Studi e riscoperte. 3
Piero di Cosimo e l'arte fiamminga

realismo
fantastico

Come può un’opera provocare una radicale virata nello stile e nel gusto pittorico di un’epoca? è quanto è avvenuto a Firenze alla fine del XV secolo con l’arrivo del Trittico Portinari di Hugo van der Goes: da quel momento gli artisti del capoluogo toscano non potranno più fare a meno del naturalismo fiammingo. Tra gli interpreti più appassionati e originali troviamo Piero di Cosimo.

Elena Capretti

Il 28 maggio del 1483 i fiorentini vennero scossi dall’arrivo di un immane dipinto: il trittico raffigurante l’Adorazione del Bambino che Tommaso Portinari, direttore della filiale del banco Medici a Bruges, aveva commissionato al migliore pittore della città fiamminga, Hugo van der Goes(1).
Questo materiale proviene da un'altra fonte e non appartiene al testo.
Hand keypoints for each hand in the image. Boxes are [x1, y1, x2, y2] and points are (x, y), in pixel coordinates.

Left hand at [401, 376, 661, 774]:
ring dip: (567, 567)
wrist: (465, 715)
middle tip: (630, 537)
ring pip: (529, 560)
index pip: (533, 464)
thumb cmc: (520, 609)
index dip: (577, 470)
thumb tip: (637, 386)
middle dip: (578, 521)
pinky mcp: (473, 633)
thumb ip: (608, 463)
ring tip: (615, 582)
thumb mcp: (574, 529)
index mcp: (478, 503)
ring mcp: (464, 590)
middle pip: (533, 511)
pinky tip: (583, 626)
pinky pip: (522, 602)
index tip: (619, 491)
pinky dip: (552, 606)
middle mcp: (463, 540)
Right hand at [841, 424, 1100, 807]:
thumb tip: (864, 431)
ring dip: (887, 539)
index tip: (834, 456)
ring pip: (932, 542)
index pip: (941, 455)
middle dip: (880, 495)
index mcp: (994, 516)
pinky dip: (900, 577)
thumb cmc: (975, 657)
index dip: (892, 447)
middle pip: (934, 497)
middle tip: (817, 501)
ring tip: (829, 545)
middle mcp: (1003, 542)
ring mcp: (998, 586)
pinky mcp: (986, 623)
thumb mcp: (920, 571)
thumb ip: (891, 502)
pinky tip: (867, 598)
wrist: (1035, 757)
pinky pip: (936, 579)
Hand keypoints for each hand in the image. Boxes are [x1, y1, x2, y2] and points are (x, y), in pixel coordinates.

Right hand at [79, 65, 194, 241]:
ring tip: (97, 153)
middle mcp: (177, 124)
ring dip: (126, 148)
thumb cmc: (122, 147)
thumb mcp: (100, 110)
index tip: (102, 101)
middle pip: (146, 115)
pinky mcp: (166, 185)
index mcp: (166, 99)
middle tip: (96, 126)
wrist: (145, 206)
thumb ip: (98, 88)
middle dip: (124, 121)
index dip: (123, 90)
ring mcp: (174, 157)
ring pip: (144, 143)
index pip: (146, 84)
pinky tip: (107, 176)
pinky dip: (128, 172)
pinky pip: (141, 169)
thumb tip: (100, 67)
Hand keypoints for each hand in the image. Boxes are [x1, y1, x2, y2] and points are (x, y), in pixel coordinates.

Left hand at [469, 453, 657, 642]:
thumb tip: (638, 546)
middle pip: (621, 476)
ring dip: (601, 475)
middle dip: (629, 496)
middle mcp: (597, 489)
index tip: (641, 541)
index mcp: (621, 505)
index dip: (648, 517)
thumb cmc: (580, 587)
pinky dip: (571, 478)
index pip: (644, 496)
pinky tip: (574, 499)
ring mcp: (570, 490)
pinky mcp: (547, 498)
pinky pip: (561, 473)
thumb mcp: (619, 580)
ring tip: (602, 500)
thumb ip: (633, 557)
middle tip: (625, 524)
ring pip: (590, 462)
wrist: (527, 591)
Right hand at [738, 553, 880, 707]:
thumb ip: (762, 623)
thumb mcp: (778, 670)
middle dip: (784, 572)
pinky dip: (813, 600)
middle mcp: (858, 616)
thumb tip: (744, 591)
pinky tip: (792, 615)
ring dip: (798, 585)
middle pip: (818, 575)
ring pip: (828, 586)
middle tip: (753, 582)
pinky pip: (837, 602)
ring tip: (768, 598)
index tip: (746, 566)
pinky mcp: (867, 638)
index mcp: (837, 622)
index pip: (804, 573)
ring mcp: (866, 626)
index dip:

Una volta giunti a Firenze, i tre pannelli furono sistemati sull’altare maggiore della chiesa di Sant’Egidio appartenente all’antico Spedale di Santa Maria Nuova, fondato dalla famiglia Portinari nel lontano XIII secolo. Non era certo il primo dipinto d’oltralpe giunto nella città toscana. Nelle case di mercanti e banchieri - primi fra tutti i Medici, signori della città - ma anche in chiese e conventi, da tempo si conservavano e si collezionavano opere nordiche, di soggetto sacro e profano, che suggerivano agli artisti locali iconografie insolite, un descrittivismo minuto come attraverso una lente di ingrandimento, tecniche seducenti come la pittura a olio dalle elevate potenzialità mimetiche. Ma a Firenze non si era mai vista un’opera forestiera così grande come il Trittico Portinari, che nell’aula di Sant’Egidio si imponeva come una vera e propria “macchina d’altare”. Per giorni i fiorentini entrarono nella chiesa per ammirare quella straordinaria scena in cui tutto risulta di una verità epidermica stupefacente, invasa da un’aria luminosa che infonde a ogni particolare una vita propria, isolandolo dal contesto.